-- SOURCE DATA follows --

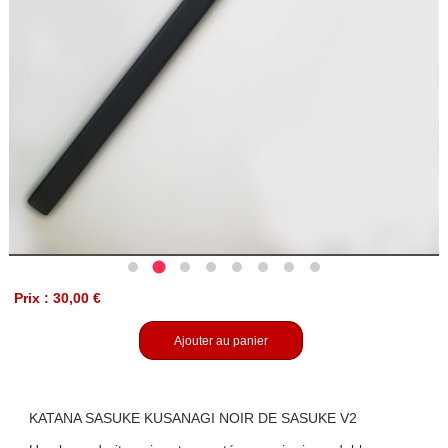
Prix : 30,00 €
Ajouter au panier
KATANA SASUKE KUSANAGI NOIR DE SASUKE V2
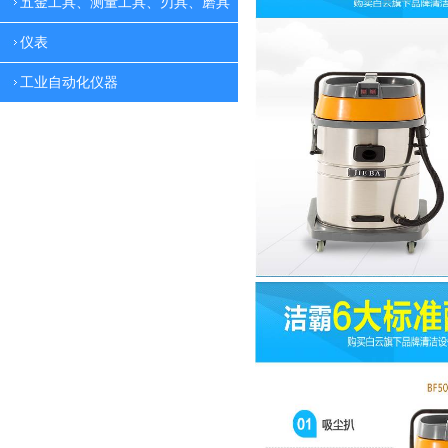
五金工具、测量工具、刃具、磨具
仪表
工业自动化仪器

-- SOURCE DATA concluded --

TASK BRIEF:
All lines from the one containing "KATANA SASUKE KUSANAGI NOIR DE SASUKE V2" through the end of the data are to be restated exactly, with nothing else and without the pictures.

THE COMPLETED TASK:
KATANA SASUKE KUSANAGI NOIR DE SASUKE V2
五金工具、测量工具、刃具、磨具
仪表
工业自动化仪器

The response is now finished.